To address the signal-to-noise issue, I simplified my test case. In this blog post, I compare the following two runs:

A run with existing nutrient loads from all WWTPs
Same as run 1, except West Point nutrients concentrations are set to zero

These new runs reduce complexity by applying forcing changes to a single grid cell location (West Point) rather than at 87 different WWTP locations.

I compared model differences after one day of run time, and verified that ocean_his_0002 and ocean_avg_0001 show similar results.

More Details

I looked at many different figures, but have only included a few key plots in this blog post.

Last week we discussed that it is important to consider differences in the model fields at different sigma-levels, rather than just the surface and bottom. This is especially true for w.

Rather than plotting a difference map at a specified sigma-level, I instead generated a two-tone map that plots binary values. Blue means that there are no differences between two model runs at any sigma-level. Black means that there are differences between the two model runs at some sigma level. We don’t know at which sigma level(s) the differences occur, nor do we know how large the differences are. We only know that there are differences at that lat/lon location. Though we lose some information, this binary plot makes it easier to see whether differences are present, and where these differences are located.

Figure 1 shows an example of a binary plot. This figure compares NH4 fields between a run with and without nutrient loads from West Point WWTP. The location of West Point is denoted by a pink circle.

For comparison, Figure 2 shows a map of the surface and bottom differences in NH4. Note that in Figure 2, our visualization of model differences is highly dependent on our choice of color bar limits. Figure 1, however, will always show us where the differences occur.

Fig 1. Locations where NH4 differs between a model run with West Point and a model run without West Point. Black indicates that there are differences, and blue indicates that there are no differences. The pink circle denotes the location of West Point WWTP.

Fig 2. Comparison of NH4 concentration after one day of run time between the two runs (West Point minus no-West Point). The left panel shows surface differences. The right panel shows bottom differences. The pink circle denotes the location of West Point WWTP.

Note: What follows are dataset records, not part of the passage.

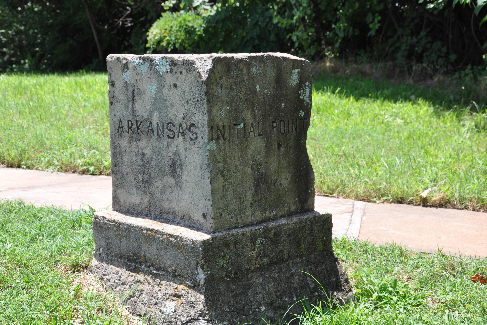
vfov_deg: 24.4
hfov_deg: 35.9
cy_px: 154
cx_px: 238
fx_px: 751
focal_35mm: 56
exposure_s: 1/250
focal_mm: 35
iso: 320
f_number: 8
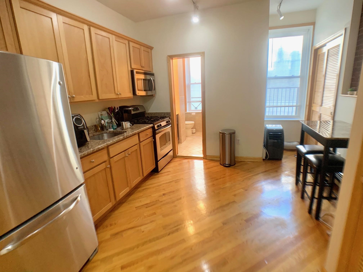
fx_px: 273
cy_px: 136
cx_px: 182
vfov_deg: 53.1
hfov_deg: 67.3
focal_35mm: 26
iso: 125
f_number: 1.8
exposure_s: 1/60
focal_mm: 4.25
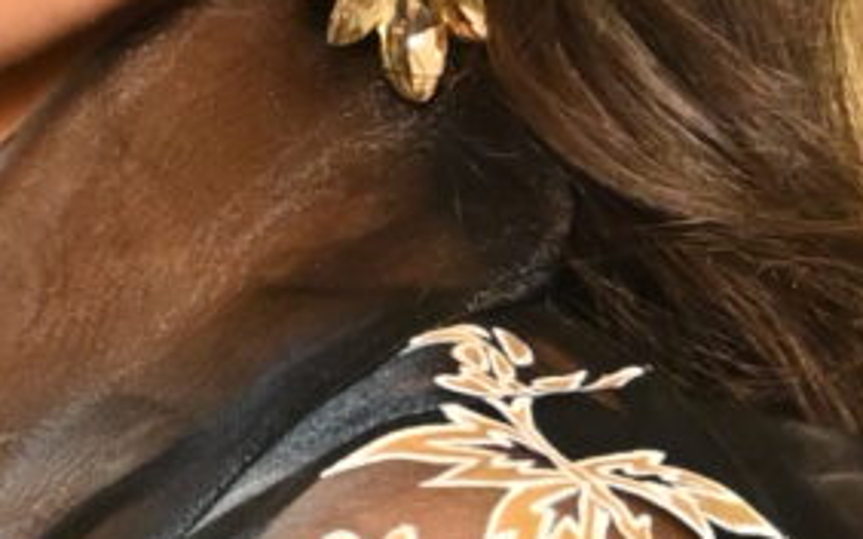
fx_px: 13048
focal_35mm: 555
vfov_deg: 2.4
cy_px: 1292
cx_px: -427
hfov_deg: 3.8
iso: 1250
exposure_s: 1/80
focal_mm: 40
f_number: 5
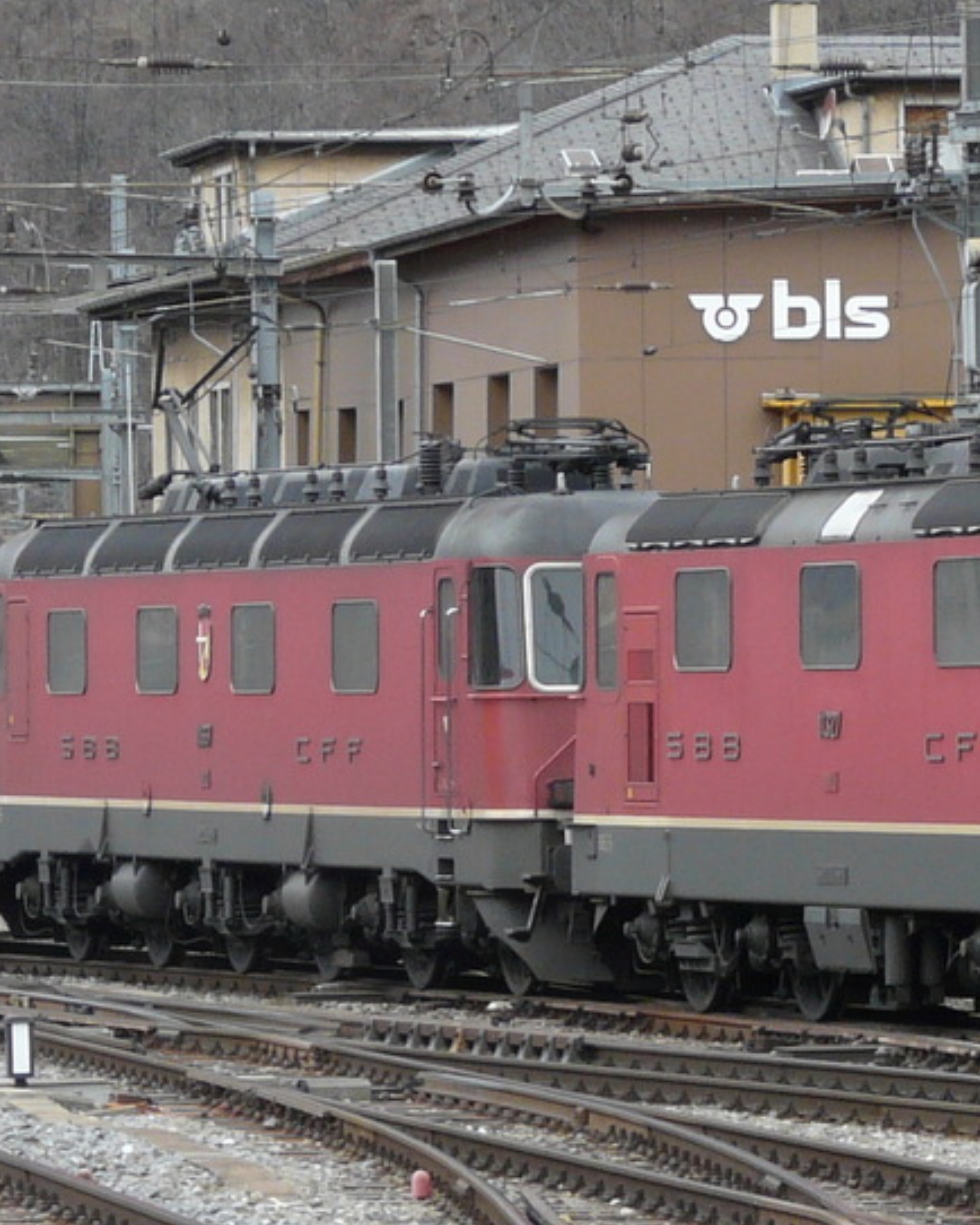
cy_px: 541
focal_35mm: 182
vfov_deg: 10.6
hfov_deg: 8.5
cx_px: 784
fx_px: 6595
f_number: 5
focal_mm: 16.6
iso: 100
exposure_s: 1/200
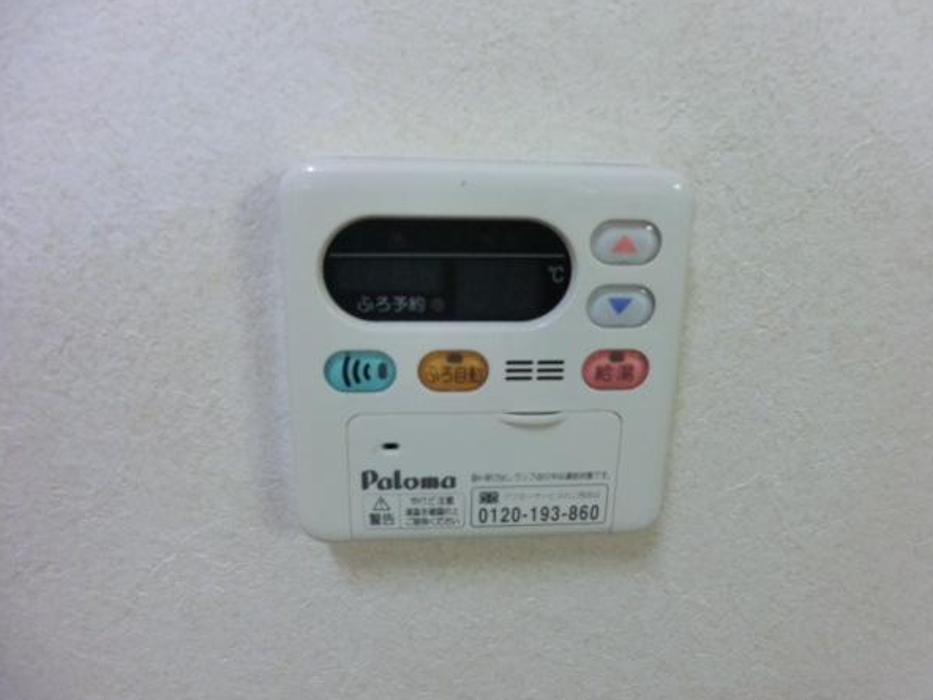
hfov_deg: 67.3
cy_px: 370
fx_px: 701
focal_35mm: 26
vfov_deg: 53.0
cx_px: 489
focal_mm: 4.3
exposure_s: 1/60
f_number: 3.2
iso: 250
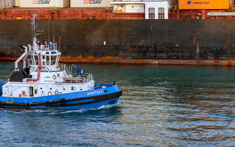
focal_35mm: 145
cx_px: 84
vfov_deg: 9.0
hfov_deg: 14.4
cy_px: 79
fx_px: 929
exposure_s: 1/80
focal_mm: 105
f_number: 6.3
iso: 100
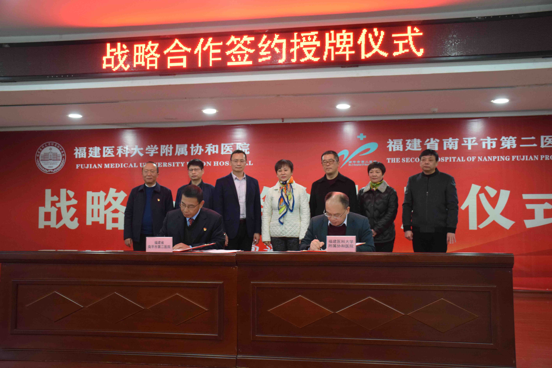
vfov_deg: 34.2
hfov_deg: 49.6
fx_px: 598
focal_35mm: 39
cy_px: 184
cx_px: 276
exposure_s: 1/60
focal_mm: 26
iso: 2200
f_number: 3.8
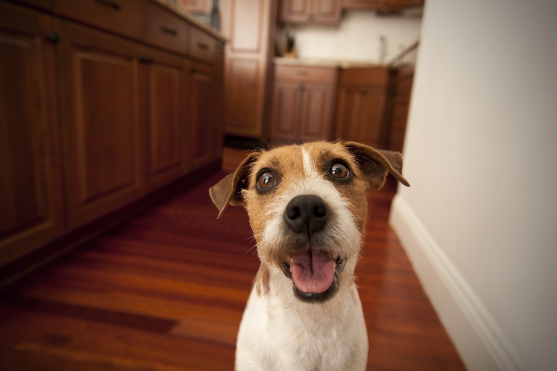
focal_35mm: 24
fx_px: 371
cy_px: 186
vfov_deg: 53.1
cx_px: 278
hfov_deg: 73.8
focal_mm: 24
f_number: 4.5
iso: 200
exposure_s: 1/250
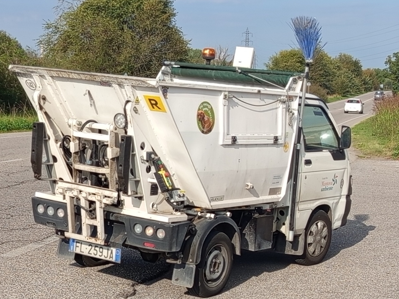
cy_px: 154
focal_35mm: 26
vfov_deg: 53.1
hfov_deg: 67.2
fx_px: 300
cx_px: 184
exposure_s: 1/843
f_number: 1.7
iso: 50
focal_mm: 5.24
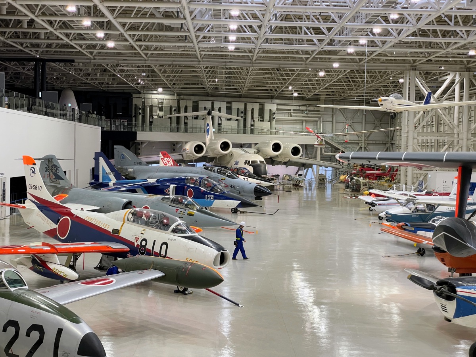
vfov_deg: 28.0
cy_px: 178
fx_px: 715
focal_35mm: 52
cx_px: 238
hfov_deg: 36.8
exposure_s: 1/60
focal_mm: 6
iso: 125
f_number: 2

In Figure 1, I drew a blue arrow pointing to differences that appear in Sinclair Inlet. If these differences were due to the presence/absence of nutrients at West Point, then I would expect there to be a continuously propagating signal of differences between West Point and Sinclair Inlet. However, the differences in Sinclair Inlet appear to develop spontaneously. Thus, they likely signal bit-reproducibility issues.

The main takeway from my West Point experiment is that it is hard to discern what is signal and what is noise. However, I am relatively confident that we do indeed have a bit-reproducibility problem in the biogeochemistry fields.